If you suspect emerald ash borer on your property please call 785-862-2180 or e-mail your name, address, and phone number and pictures of the suspect tree to firstname.lastname@example.org. For answers to common questions, check out our Kansas Emerald Ash Borer Frequently Asked Questions and Do I Have Emerald Ash Borer?
All ash trees native to Kansas are susceptible to infestation by the emerald ash borer. Trees become infested when adult beetles lay eggs on the bark. The eggs hatch into larvae that bore into the tree. They tunnel between the bark and wood and disrupt water and nutrient movement, eventually killing the tree. Emerald ash borer appears to prefer trees under stress, but is capable of killing perfectly healthy trees.
Emerald ash borer is responsible for killing or damaging 20 million ash trees in Michigan, Indiana, Ohio and Ontario, Canada. Financially, the United States risks an economic loss of $20 billion to $60 billion because of this pest. A complete devastation of ash trees could seriously affect our ecosystem.
Without government action and cooperation from the public, firewood dealers, arborists and the nursery industry, emerald ash borer will be introduced in Kansas. Preventing its introduction is far more cost-effective than trying to contain it as an established pest.
What We Are Doing to Protect Kansas Ash Trees
Kansas has an Emerald Ash Borer Readiness and Response Plan that involves many agencies and organizations. The plan outlines what each of us will do if emerald ash borer is found in Kansas. You can read the response plan at: Kansas Emerald Ash Borer Response Plan
The Kansas Department of Agriculture and USDA's Animal and Plant Health Inspection Service are helping with a national survey for emerald ash borer by putting out traps in Kansas. Each agency hang purple prism traps at locations across the state. The traps remain in place from May to September.
KDA is visually surveying a 5 mile radius around the Wyandotte County find. We are also responding to citizen inquiries if they suspect they might have emerald ash borer.
You Can Help
Since the emerald ash border's initial introduction into the United States, it has been spread to many areas of the country by campers and homeowners who unknowingly moved infested firewood to uninfested areas where the beetles emerged and infested new ash trees.
You can help prevent the emerald ash borer from being introduced into Kansas by not moving firewood. When buying wood for your home, buy only locally grown and harvested firewood. When camping, buy your firewood near your destination and burn all that you bring.

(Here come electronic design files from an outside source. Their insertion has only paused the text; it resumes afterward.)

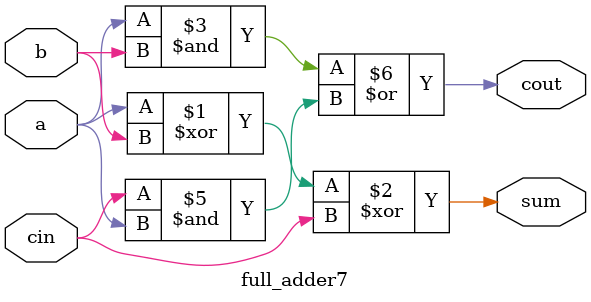
<source format=v>
module full_adder7(a,b,cin,sum,cout);
input a,b,cin;
output sum,cout;
assign sum = a^b^cin;
assign cout = a&b|cin&(a|1'b0); 
// initial begin
//     $display("The incorrect adder with or0 having in2/0");
// end   
endmodule
</source>
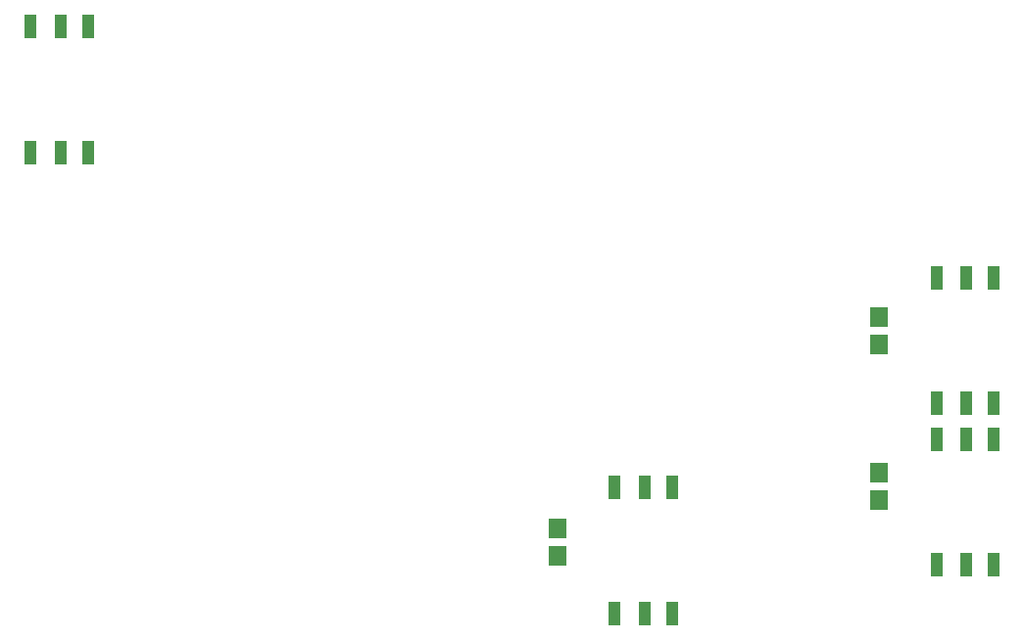
<source format=gbp>
%FSTAX23Y23*%
%MOIN*%
%SFA1B1*%

%IPPOS*%
%ADD14R,0.059055X0.070866*%
%ADD55R,0.040551X0.078740*%
%LNbinbot_board-1*%
%LPD*%
G54D14*
X02171Y-01883D03*
Y-01977D03*
X03266Y-01163D03*
Y-01257D03*
Y-01693D03*
Y-01787D03*
G54D55*
X0346Y-01458D03*
X03563D03*
X03656D03*
X00481Y-00175D03*
Y-00603D03*
X00574D03*
Y-00175D03*
X00378D03*
X02561Y-02173D03*
X02468D03*
X02365D03*
Y-01745D03*
X02468D03*
X02561D03*
X0346Y-0103D03*
X03563D03*
X03656D03*
Y-02008D03*
X03563D03*
X0346D03*
Y-0158D03*
X03563D03*
X03656D03*
X00378Y-00603D03*
M02*
</source>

Emerald ash borer educational materials, including ID cards and brochures, are available through the Kansas Department of Agriculture's Plant Protection and Weed Control program. Call us at (785) 862-2180.

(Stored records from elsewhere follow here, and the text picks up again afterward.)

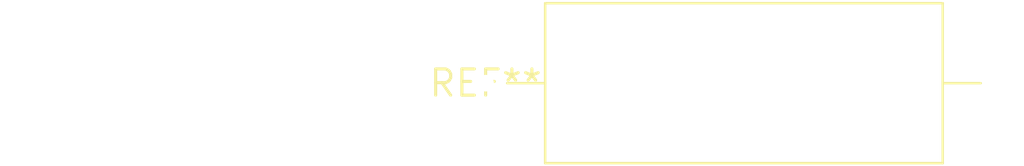
<source format=kicad_pcb>
(kicad_pcb (version 20240108) (generator pcbnew)

  (general
    (thickness 1.6)
  )

  (paper "A4")
  (layers
    (0 "F.Cu" signal)
    (31 "B.Cu" signal)
    (32 "B.Adhes" user "B.Adhesive")
    (33 "F.Adhes" user "F.Adhesive")
    (34 "B.Paste" user)
    (35 "F.Paste" user)
    (36 "B.SilkS" user "B.Silkscreen")
    (37 "F.SilkS" user "F.Silkscreen")
    (38 "B.Mask" user)
    (39 "F.Mask" user)
    (40 "Dwgs.User" user "User.Drawings")
    (41 "Cmts.User" user "User.Comments")
    (42 "Eco1.User" user "User.Eco1")
    (43 "Eco2.User" user "User.Eco2")
    (44 "Edge.Cuts" user)
    (45 "Margin" user)
    (46 "B.CrtYd" user "B.Courtyard")
    (47 "F.CrtYd" user "F.Courtyard")
    (48 "B.Fab" user)
    (49 "F.Fab" user)
    (50 "User.1" user)
    (51 "User.2" user)
    (52 "User.3" user)
    (53 "User.4" user)
    (54 "User.5" user)
    (55 "User.6" user)
    (56 "User.7" user)
    (57 "User.8" user)
    (58 "User.9" user)
  )

  (setup
    (pad_to_mask_clearance 0)
    (pcbplotparams
      (layerselection 0x00010fc_ffffffff)
      (plot_on_all_layers_selection 0x0000000_00000000)
      (disableapertmacros false)
      (usegerberextensions false)
      (usegerberattributes false)
      (usegerberadvancedattributes false)
      (creategerberjobfile false)
      (dashed_line_dash_ratio 12.000000)
      (dashed_line_gap_ratio 3.000000)
      (svgprecision 4)
      (plotframeref false)
      (viasonmask false)
      (mode 1)
      (useauxorigin false)
      (hpglpennumber 1)
      (hpglpenspeed 20)
      (hpglpendiameter 15.000000)
      (dxfpolygonmode false)
      (dxfimperialunits false)
      (dxfusepcbnewfont false)
      (psnegative false)
      (psa4output false)
      (plotreference false)
      (plotvalue false)
      (plotinvisibletext false)
      (sketchpadsonfab false)
      (subtractmaskfromsilk false)
      (outputformat 1)
      (mirror false)
      (drillshape 1)
      (scaleselection 1)
      (outputdirectory "")
    )
  )

  (net 0 "")

  (footprint "C_Axial_L19.0mm_D7.5mm_P25.00mm_Horizontal" (layer "F.Cu") (at 0 0))

)

</source>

Calls us, too, if you think you have found an emerald ash borer infestation in Kansas. Or, call the national emerald ash borer hotline at (866) 322-4512.
For answers to common questions, check out our Kansas Emerald Ash Borer Frequently Asked Questions and Do I Have Emerald Ash Borer?
To help raise awareness about emerald ash borer, Emerald Ash Borer Awareness Week is May 19 to 25, 2013.